I didn't think of that boogie. I'll watch that calf and see. She stood in the headlock last night w/o being tailed up. We'll see how she does this am.

BL
 
IMO, the problem is with the calf and not the momma.

If as a first time heifer she raised a good calf and now as a 2nd time heifer she is rejecting her calf, she has detected a problem with her calf while cleaning it through either taste or smell.

It is my experience that calves that are rejected by their momma and bottle fed have a mortality rate of around 50 % before they reach 300 lbs. for no apparent reason.

If you have the time, bottle feed the calf or sell it and give momma another chance .
SL
 
We've had cow/calf confusion twice.
1st time, 2 cows were calving in the field. Cow A had dropped a calf, Cow B was at the 'up & down' stage, she'd lay down, push, then get up and sniff around. Cow B was too close to Cow A and sniffed her calf and claimed it. Cow A had started cleaning her calf, but then layed down and gave birth to a twin. Cow B still claimed Cow A's first calf. Cow A didn't know what to do with 2. Cow B finally layed down and had her calf, but she still wanted Cow A's first calf. We finally took Cow A's first calf and put it in the barn. We took Cow B & her calf and penned them separate for a week. She still went looking for that first calf when we turned her loose, but she didn't reject her calf so it was OK.

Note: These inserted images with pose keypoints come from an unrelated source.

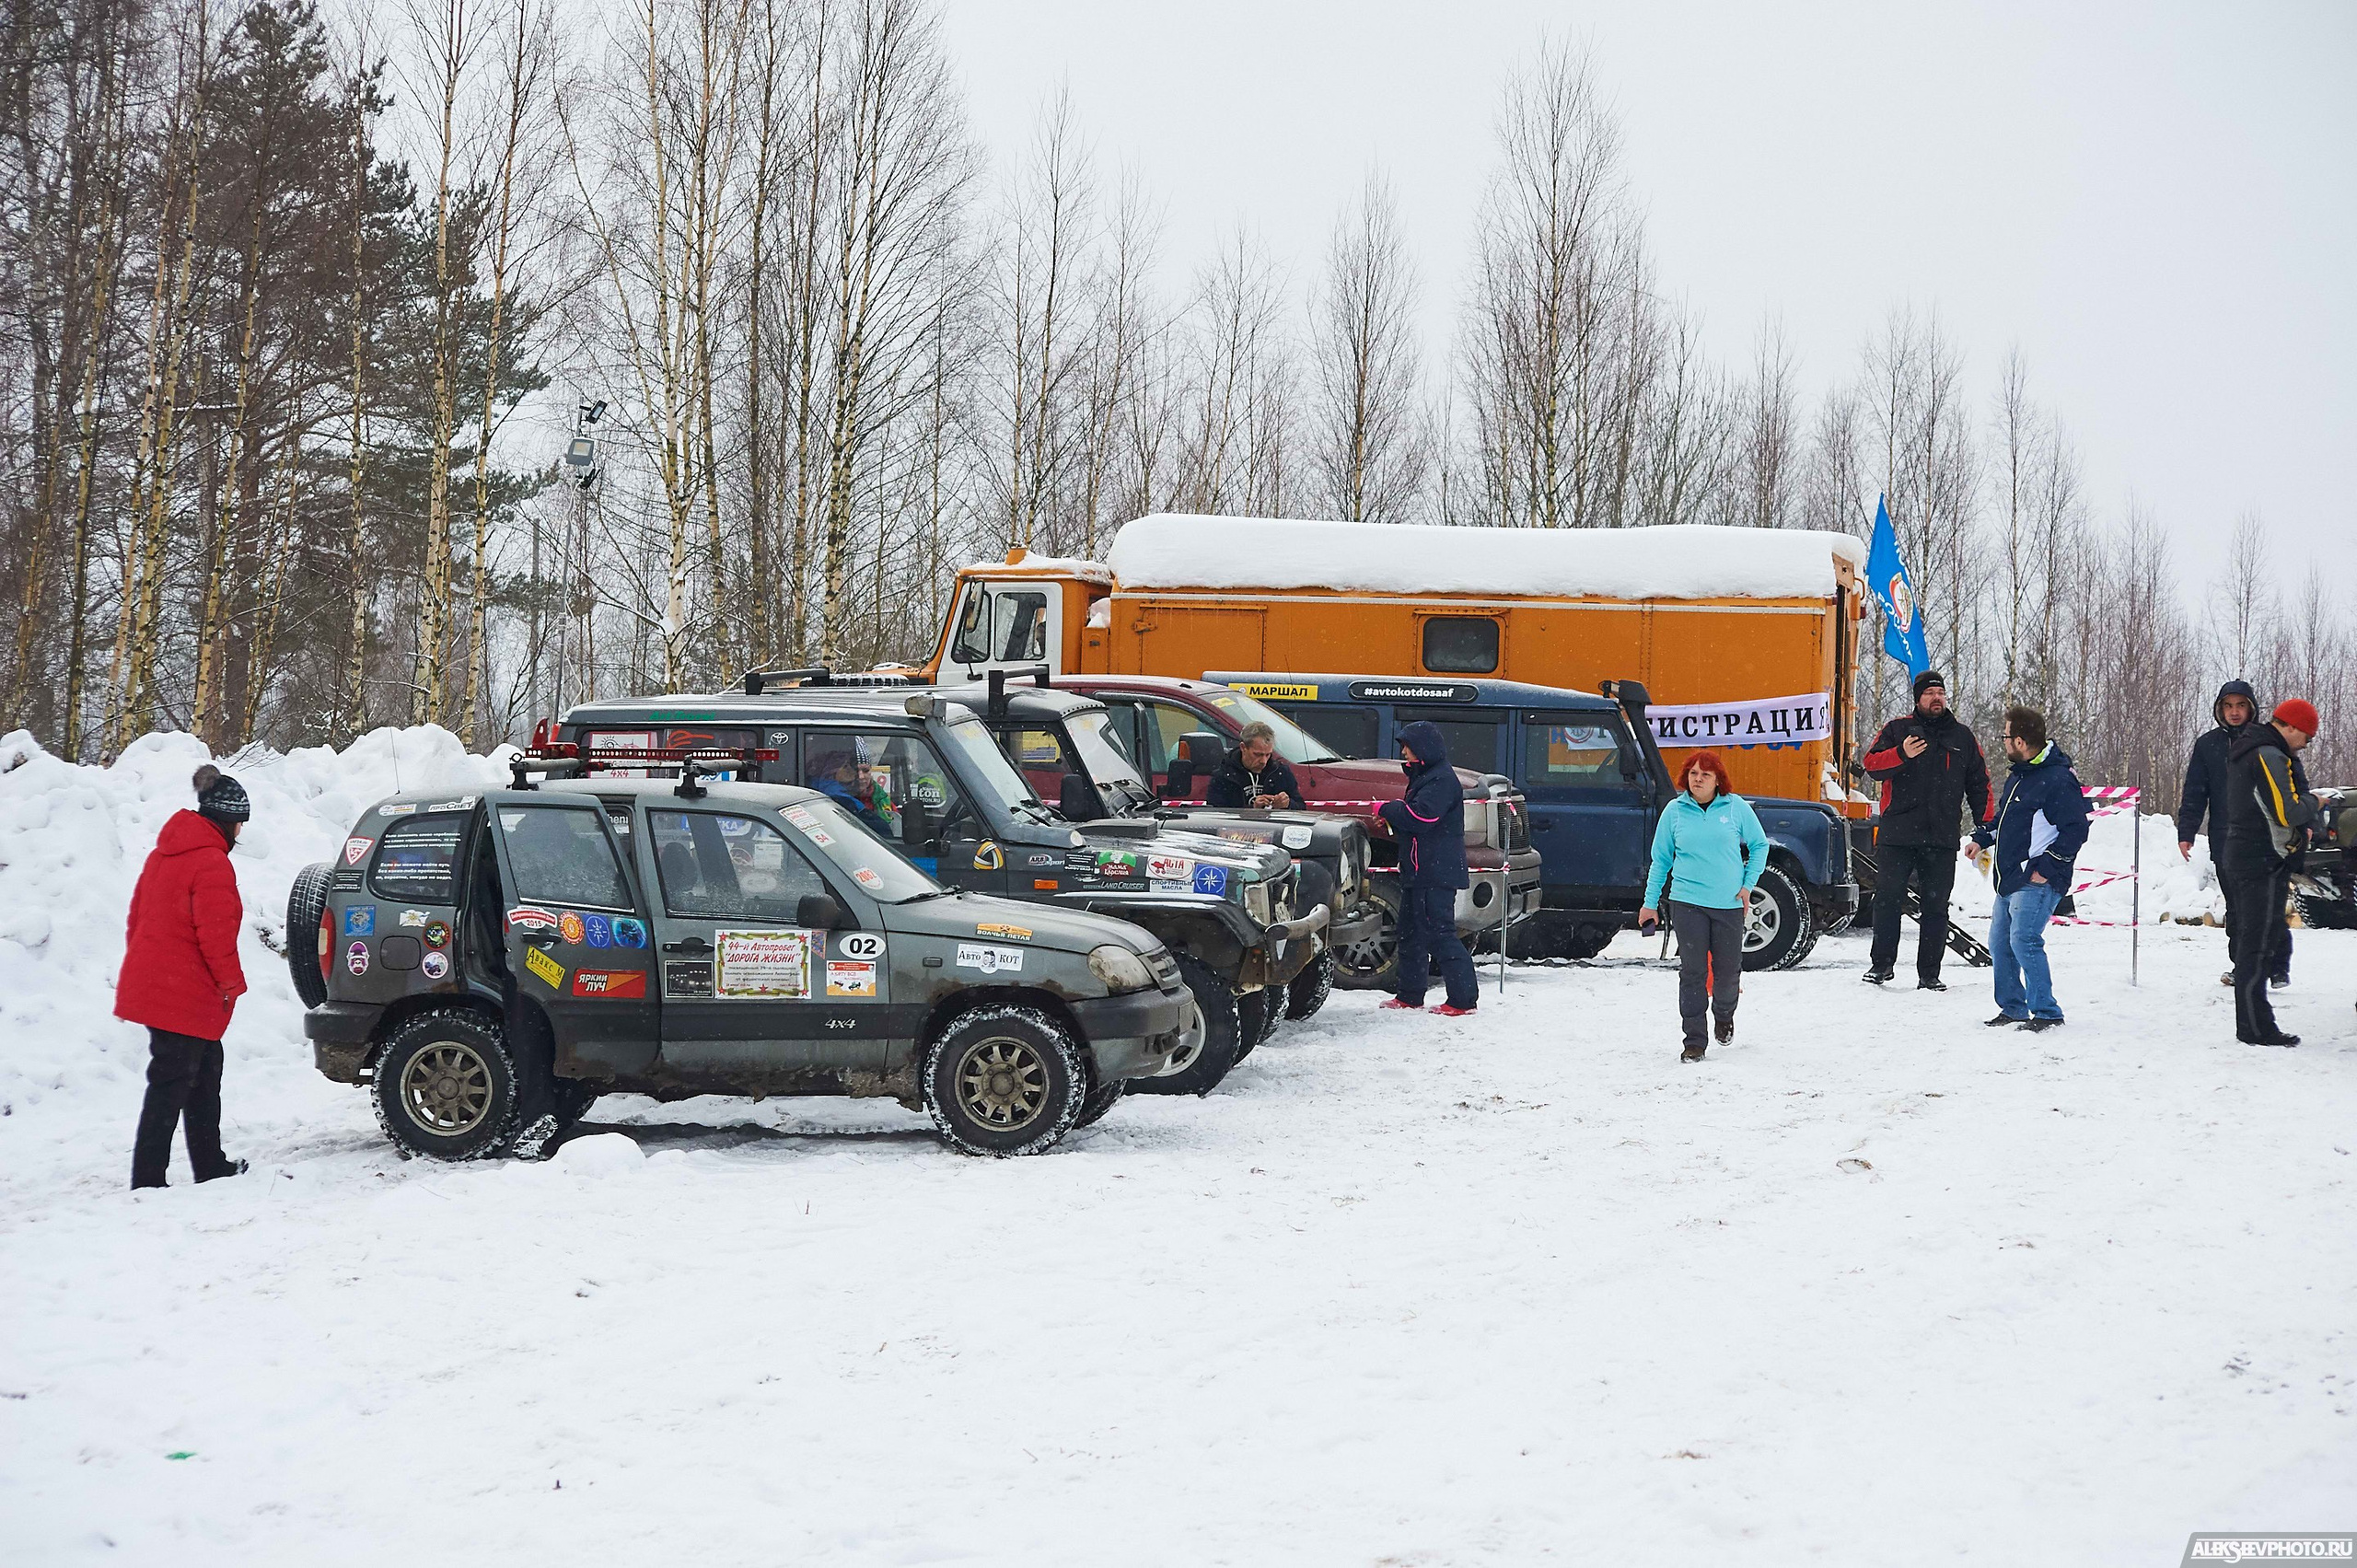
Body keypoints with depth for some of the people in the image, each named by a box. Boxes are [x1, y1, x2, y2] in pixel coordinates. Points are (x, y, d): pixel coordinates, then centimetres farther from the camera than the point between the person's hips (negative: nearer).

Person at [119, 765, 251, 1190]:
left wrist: (145, 963, 25)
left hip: (151, 983, 10)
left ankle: (211, 1166, 27)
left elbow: (138, 916, 19)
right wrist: (231, 983, -7)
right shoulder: (211, 864, -17)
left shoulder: (163, 854, 13)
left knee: (204, 1075, 19)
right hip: (187, 996, -10)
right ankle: (147, 1181, -5)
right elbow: (216, 934, -19)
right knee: (171, 1086, -6)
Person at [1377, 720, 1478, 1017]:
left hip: (1436, 873, -11)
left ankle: (1463, 998, -11)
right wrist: (1392, 816, 4)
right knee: (1411, 932, 16)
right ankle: (1409, 996, 24)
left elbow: (1420, 816, -25)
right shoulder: (1424, 777, 20)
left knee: (1439, 932, -12)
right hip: (1419, 871, 11)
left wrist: (1387, 809, -11)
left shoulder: (1442, 780, -14)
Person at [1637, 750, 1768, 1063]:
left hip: (1729, 905, 0)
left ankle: (1724, 1015, 39)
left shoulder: (1736, 807, 0)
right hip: (1687, 903, 0)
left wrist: (1748, 885, 2)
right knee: (1693, 972, -3)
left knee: (1728, 971, 8)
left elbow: (1759, 844, 11)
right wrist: (1650, 903, 8)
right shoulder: (1674, 811, 3)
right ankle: (1694, 1041, 3)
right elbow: (1660, 859, 9)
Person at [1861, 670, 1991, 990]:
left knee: (1936, 906, 3)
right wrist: (1901, 754, -22)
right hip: (1897, 834, -2)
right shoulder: (1897, 729, 6)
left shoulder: (1962, 736, 14)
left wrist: (1985, 826, 10)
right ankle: (1881, 964, 12)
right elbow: (1872, 765, -4)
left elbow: (1979, 783, 17)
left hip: (1943, 836, 2)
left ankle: (1929, 973, 8)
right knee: (1887, 899, -1)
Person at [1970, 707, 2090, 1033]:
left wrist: (2047, 867, -18)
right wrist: (1982, 838, 16)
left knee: (2024, 940, -18)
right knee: (1999, 944, 11)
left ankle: (2047, 1012, -12)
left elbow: (2076, 830, -16)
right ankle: (2012, 1008, 23)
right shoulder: (2018, 776, 15)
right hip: (2010, 880, 10)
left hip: (2037, 882, -10)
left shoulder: (2058, 780, -15)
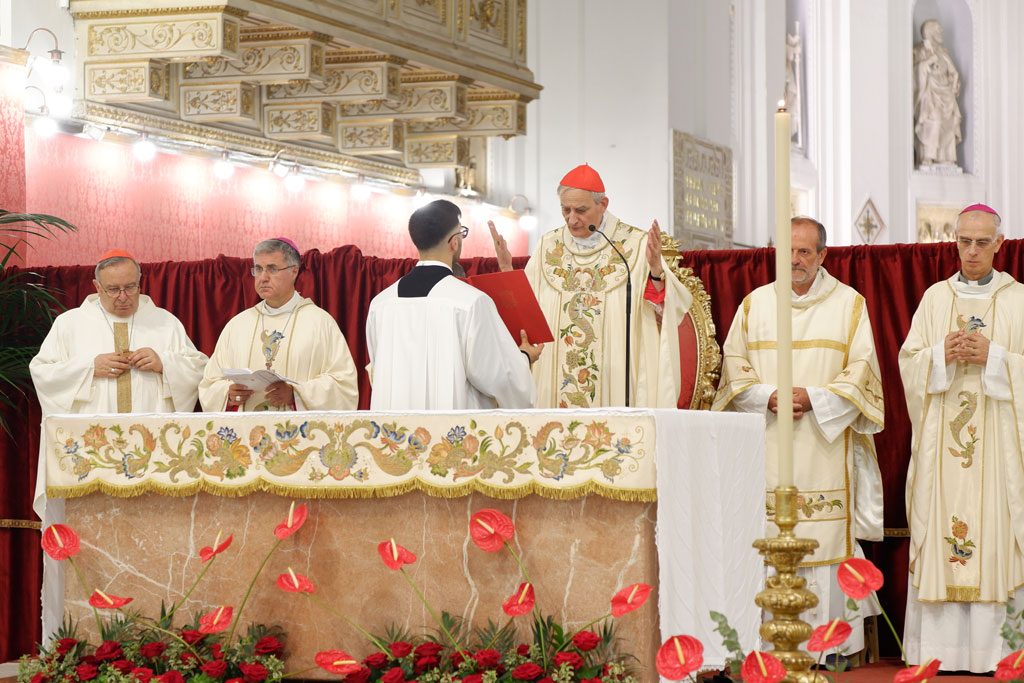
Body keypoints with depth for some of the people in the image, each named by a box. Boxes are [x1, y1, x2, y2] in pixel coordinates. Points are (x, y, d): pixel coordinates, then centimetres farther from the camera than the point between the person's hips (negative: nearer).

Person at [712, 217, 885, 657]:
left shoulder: (849, 304, 6)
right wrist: (769, 398, -9)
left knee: (827, 539, -7)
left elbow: (861, 373, 0)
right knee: (768, 542, -4)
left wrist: (813, 399, -12)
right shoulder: (755, 304, 12)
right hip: (766, 448, 1)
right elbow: (734, 369, 9)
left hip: (825, 446, -1)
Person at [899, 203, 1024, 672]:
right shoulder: (935, 299, 12)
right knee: (936, 538, -2)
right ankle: (940, 646, 1)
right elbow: (908, 363, 9)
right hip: (941, 439, 2)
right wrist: (942, 356, -9)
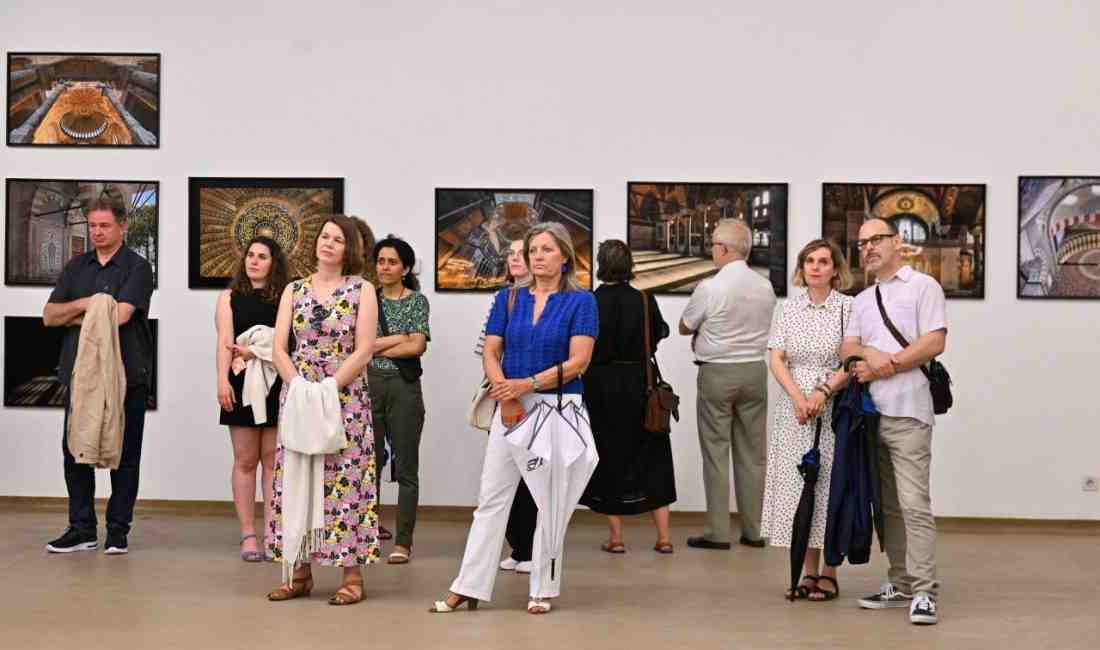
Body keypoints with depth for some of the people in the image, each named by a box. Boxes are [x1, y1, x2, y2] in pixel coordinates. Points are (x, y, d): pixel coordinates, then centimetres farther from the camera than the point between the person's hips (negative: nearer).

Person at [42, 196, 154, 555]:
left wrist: (76, 318, -7)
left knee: (124, 455, 2)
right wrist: (82, 304, -10)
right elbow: (49, 316, 7)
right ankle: (81, 530, 14)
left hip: (126, 375, -5)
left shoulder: (137, 267, -3)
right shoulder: (77, 266, 14)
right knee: (75, 451, 5)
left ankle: (118, 531, 9)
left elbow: (121, 314, -18)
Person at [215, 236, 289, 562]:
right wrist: (223, 380, -11)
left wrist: (255, 352, -12)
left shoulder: (285, 299, 9)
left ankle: (271, 533, 2)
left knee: (273, 459, -1)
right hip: (242, 385, 0)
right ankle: (248, 535, 4)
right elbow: (225, 341, 0)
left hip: (277, 385, 0)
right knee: (245, 460, 1)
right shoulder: (230, 298, 11)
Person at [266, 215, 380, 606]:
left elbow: (362, 352, -7)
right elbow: (279, 348, 4)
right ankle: (300, 572, 12)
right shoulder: (294, 289, 10)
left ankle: (352, 574, 1)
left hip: (345, 398, -3)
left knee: (346, 479, -5)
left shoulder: (361, 290, 0)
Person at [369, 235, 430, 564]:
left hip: (403, 387, -2)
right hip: (368, 385, 3)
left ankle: (403, 542, 6)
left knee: (405, 467, 1)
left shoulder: (417, 300, 1)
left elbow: (417, 346, -10)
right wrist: (399, 338, -9)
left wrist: (376, 346, -7)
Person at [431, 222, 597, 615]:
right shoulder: (509, 298, 8)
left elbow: (578, 361, -11)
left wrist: (528, 384, -18)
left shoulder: (581, 301, -3)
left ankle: (543, 590, 14)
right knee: (491, 495, 2)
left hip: (559, 406, -3)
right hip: (511, 405, 3)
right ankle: (468, 587, 5)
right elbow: (491, 352, 4)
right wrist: (504, 391, -13)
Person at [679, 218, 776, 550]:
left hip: (717, 373, -5)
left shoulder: (710, 288, -14)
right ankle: (754, 530, 15)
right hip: (755, 370, 5)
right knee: (752, 452, 10)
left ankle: (717, 532, 4)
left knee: (716, 451, 2)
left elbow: (684, 327, -3)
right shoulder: (765, 286, 1)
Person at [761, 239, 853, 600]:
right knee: (798, 484, 3)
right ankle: (808, 571, 12)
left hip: (834, 408, -3)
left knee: (830, 485, -1)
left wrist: (823, 391, -17)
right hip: (794, 409, 3)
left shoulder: (847, 307, 0)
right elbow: (777, 359, 3)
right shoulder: (787, 309, 9)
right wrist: (798, 397, -12)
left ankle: (829, 573, 7)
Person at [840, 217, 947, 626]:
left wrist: (882, 367, -8)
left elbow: (934, 342, -8)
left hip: (907, 412, -7)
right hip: (869, 412, 7)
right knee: (888, 505, 9)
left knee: (914, 504, -12)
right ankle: (901, 585, 16)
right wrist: (871, 353, -12)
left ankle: (924, 593, -10)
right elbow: (847, 349, 11)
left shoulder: (923, 286, 3)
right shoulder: (862, 300, 21)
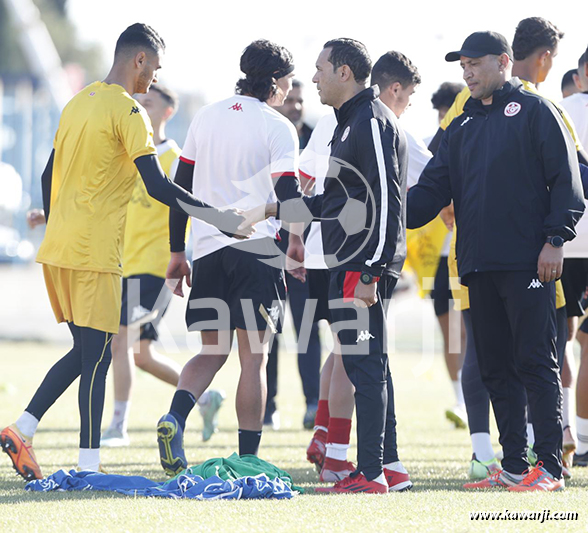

2nd time, 2 cows penned in the barn. Cow A calved a week before Cow B. Both cows claimed the calf. When Cow B calved, she rejected her calf. We penned her separate and worked for a couple weeks to get her to take that calf. Cow B was a former show girl, or we wouldn't have worked so hard on keeping the pair together. I'm not sure it was worth the work. Cow B had raised calves before this, and after this. But that time we should have just put a bottle in front of the calf and called it a day. We've grafted calves easier than convincing that cow to take her calf that time.
 
I have only had 1 calf that the cow never did take and I have grafted on many, many, calves as well as had an occasional one that wouldn't take hers. After 2 months, I gave up, turned the calf out to the creep feeder, turned the cow out to rebreed, never had another problem with her.
A trick that works well for me is to put the cow and calf in the front compartment of the trailer late in the day. Put a dog in the other compartment, or back compartment if it has 3 compartments. Leave them that way overnight and usually by the next morning, the cow is very protective of the calf. When I put the cow and calf in the compartment, I walk the dog around and around the trailer and even have the dog stick it's nose toward the calf. You might give this a try. Do not put hay or feed or water in the trailer with them. This will cause a mess and problems. If she doesn't take it by morning, put her in the stall for the calf to nurse, and feed and water the cow, then back in the trailer.
I, too, believe the cow had reason to think the other calf was hers---it was nursing her, or it got with her during birth or shortly after birth, or something.